An early Holocene submarine slide in Boknafjorden and the effect of a slide-triggered tsunami on Stone Age settlements at Rennesøy, SW Norway

2007 
Abstract Multibeam bathymetry and seismic data disclose three submarine slides in the outer Boknafjord area, SW Norway. The largest slide (Arsneset slide) has a volume of ca. 28 × 10 6  m 3 . The scar of this slide is 15–30 m high and it covers an area of ca. 1.4 × 10 6 m 2 . Seismic data on sediment thicknesses and sedimentation rate estimates from radiocarbon dating indicate that this slide occurred ca. 10 000 14 C yr BP. 2D and 3D simulations of the tsunami generated by the slide indicate run-up heights on the neighbouring Galta peninsula of 2.5–4 m at a slide velocity of 25 m s − 1 . Possible higher slide velocities would have caused waves reaching higher areas. An archaeological excavation on the Galta peninsula at Rennesoy yielded approximately 17 500 flint artefacts of Late Palaeolithic/Early Mesolithic age in an up to 1 m thick beach sediment sequence. The archaeological material combined with sedimentological and shoreline displacement data limit the occupation time of the settlements to approximately 10 000–9700 14 C yr BP, which makes them to one of the oldest known Stone Age settlements in southern Norway.
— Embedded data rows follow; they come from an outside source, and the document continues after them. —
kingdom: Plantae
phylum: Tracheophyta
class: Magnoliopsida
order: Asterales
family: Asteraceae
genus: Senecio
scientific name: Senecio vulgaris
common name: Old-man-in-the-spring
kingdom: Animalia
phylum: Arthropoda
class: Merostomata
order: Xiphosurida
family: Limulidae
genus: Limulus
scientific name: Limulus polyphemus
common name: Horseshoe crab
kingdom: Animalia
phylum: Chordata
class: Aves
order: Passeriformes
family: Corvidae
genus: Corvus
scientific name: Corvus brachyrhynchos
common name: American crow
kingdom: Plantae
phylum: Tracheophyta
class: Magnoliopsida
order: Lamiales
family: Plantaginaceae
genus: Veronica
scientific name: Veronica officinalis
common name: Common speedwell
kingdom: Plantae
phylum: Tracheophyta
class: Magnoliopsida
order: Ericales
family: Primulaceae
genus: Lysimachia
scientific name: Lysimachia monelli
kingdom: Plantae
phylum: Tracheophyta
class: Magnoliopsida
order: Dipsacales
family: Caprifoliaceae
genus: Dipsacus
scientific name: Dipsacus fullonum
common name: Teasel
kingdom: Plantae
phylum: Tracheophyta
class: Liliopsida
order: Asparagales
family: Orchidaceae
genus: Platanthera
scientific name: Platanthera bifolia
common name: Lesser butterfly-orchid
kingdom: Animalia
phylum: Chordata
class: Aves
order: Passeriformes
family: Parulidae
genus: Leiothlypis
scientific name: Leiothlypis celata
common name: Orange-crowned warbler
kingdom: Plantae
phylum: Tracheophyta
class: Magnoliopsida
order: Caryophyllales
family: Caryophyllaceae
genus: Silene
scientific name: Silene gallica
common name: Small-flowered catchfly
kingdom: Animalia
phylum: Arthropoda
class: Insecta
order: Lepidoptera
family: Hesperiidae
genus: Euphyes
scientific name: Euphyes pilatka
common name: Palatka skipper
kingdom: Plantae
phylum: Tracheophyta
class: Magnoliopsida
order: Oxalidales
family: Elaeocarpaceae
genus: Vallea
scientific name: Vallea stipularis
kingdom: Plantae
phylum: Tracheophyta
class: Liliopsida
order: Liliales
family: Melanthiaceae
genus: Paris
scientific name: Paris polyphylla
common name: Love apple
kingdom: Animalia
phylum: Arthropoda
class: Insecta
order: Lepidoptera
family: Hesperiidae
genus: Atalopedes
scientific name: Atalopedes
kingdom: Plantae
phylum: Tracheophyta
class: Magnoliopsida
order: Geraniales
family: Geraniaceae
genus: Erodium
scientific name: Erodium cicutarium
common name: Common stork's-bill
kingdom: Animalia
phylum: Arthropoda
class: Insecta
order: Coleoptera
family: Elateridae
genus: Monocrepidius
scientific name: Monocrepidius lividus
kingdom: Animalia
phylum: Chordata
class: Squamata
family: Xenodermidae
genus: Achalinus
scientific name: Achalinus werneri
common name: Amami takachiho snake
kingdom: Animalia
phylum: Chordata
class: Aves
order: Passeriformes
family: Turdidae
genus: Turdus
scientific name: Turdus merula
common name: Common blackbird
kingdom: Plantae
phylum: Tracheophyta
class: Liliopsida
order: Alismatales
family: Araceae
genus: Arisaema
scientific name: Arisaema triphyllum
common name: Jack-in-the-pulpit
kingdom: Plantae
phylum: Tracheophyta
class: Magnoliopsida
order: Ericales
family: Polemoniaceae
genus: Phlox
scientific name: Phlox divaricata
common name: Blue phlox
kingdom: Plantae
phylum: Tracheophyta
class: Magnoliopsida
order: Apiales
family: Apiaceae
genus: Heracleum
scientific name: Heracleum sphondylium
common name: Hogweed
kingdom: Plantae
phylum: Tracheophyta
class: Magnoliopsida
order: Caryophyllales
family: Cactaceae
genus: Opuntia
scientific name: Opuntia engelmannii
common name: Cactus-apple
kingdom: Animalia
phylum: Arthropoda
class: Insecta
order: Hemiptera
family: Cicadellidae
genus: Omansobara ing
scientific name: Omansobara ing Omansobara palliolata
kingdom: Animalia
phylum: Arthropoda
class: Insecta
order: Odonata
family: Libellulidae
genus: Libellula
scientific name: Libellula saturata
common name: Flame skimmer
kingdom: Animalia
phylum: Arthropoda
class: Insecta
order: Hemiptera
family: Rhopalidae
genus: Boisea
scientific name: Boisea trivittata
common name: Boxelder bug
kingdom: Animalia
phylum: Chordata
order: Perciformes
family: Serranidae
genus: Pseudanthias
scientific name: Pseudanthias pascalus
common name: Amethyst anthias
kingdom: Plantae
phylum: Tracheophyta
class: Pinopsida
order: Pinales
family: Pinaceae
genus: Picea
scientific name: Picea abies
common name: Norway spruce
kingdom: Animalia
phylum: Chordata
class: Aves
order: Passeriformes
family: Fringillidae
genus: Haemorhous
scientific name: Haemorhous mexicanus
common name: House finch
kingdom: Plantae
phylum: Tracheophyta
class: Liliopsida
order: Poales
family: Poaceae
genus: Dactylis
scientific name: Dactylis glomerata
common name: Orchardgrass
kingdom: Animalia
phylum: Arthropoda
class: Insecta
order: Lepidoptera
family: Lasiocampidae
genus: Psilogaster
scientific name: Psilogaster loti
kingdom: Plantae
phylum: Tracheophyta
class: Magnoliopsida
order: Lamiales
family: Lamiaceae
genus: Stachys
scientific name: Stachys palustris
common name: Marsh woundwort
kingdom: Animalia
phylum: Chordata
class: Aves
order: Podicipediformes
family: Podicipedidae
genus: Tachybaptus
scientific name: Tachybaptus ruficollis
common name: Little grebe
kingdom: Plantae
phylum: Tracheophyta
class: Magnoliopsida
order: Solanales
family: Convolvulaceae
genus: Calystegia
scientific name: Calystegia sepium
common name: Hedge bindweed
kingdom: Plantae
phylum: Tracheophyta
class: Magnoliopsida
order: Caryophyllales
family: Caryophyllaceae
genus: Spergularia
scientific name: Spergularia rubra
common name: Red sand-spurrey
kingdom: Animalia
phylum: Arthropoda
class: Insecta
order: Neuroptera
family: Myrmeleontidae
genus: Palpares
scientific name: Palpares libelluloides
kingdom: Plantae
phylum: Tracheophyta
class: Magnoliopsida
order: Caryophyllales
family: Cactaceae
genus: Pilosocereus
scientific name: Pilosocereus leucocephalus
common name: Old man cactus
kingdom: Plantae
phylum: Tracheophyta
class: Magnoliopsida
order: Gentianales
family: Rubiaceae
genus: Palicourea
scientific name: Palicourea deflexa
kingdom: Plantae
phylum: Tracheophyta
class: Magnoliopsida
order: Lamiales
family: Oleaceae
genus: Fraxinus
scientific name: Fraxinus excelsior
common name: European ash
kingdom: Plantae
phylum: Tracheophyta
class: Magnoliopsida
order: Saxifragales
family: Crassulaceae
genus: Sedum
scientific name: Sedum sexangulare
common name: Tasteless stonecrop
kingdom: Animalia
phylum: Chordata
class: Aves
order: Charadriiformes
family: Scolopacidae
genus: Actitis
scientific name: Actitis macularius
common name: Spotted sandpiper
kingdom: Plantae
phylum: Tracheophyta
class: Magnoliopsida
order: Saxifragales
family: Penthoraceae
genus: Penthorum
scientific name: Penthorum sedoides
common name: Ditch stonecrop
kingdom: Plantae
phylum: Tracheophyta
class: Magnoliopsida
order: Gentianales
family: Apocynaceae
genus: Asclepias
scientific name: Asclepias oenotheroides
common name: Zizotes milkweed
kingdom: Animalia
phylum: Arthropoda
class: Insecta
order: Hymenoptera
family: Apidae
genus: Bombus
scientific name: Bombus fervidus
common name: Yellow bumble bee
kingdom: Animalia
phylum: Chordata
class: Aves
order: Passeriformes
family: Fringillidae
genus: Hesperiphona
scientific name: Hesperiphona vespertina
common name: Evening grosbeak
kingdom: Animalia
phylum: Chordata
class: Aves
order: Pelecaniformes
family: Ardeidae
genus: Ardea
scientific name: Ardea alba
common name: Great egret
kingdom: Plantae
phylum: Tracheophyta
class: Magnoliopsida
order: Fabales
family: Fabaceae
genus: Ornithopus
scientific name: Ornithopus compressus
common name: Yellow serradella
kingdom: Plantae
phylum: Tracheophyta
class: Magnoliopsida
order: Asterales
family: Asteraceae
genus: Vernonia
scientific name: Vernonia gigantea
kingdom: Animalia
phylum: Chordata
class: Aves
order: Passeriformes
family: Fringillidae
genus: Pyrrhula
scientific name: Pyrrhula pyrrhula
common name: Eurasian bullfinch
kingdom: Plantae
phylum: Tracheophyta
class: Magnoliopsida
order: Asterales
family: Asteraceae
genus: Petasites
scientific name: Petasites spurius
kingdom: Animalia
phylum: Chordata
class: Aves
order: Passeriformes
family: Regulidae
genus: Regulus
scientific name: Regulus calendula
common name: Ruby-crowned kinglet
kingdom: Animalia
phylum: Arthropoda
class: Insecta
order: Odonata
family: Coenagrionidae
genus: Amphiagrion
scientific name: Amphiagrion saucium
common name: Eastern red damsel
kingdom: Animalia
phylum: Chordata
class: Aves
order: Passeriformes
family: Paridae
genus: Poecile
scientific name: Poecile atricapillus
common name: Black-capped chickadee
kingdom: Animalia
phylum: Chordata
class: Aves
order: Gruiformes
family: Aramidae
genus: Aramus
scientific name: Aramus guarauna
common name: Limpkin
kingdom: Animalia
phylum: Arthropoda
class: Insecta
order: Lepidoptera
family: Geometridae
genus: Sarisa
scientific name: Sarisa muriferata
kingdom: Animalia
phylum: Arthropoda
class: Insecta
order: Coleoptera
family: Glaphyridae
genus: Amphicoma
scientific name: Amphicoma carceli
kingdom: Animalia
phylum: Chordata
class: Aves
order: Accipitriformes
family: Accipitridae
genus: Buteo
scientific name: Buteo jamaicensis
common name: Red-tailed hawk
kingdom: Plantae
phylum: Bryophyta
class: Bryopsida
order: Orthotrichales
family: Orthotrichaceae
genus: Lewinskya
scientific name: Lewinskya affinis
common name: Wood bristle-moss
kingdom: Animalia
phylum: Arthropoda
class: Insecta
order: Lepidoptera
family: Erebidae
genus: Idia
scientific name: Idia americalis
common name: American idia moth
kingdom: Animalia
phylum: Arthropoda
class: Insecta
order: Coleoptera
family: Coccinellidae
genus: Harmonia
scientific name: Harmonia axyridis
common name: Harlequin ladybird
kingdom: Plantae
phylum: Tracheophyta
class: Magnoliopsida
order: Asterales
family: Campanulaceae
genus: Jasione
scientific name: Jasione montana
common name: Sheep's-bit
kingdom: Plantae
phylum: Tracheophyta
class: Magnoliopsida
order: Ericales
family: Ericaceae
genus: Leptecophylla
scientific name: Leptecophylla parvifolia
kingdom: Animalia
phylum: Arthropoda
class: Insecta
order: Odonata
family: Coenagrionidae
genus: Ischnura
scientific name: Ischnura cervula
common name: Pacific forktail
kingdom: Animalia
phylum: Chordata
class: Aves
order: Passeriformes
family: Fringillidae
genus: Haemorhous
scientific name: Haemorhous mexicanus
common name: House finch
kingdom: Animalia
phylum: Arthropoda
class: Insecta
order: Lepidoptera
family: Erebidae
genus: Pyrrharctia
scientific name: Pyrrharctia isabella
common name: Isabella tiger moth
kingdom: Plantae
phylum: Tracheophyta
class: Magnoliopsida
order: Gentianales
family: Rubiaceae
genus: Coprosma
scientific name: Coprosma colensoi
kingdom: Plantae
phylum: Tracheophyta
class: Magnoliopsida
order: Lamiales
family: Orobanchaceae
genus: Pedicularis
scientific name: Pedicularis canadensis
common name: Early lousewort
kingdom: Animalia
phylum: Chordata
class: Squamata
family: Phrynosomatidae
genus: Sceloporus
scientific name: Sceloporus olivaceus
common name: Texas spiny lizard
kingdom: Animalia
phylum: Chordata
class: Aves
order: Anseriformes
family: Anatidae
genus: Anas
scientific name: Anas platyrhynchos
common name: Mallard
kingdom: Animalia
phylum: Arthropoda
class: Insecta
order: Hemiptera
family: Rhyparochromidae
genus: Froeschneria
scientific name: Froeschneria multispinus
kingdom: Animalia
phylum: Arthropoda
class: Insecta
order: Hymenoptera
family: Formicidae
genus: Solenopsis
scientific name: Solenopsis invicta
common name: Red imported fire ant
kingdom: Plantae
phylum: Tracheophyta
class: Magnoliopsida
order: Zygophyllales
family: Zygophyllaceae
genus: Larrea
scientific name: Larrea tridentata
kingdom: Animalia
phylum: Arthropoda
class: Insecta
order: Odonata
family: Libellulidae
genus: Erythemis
There is no evidence of transgressions between 10 200 and 9500 14 C yr BP, which could explain erosion of settlements and the presence of flint artefacts within the beach sediment sequence. It is thus possible that the oldest settlements were flooded and eroded away by a slide-generated tsunami. Artefacts and sediments were transported downslope into the sea and were subsequently reworked by waves during continued isostatic uplift.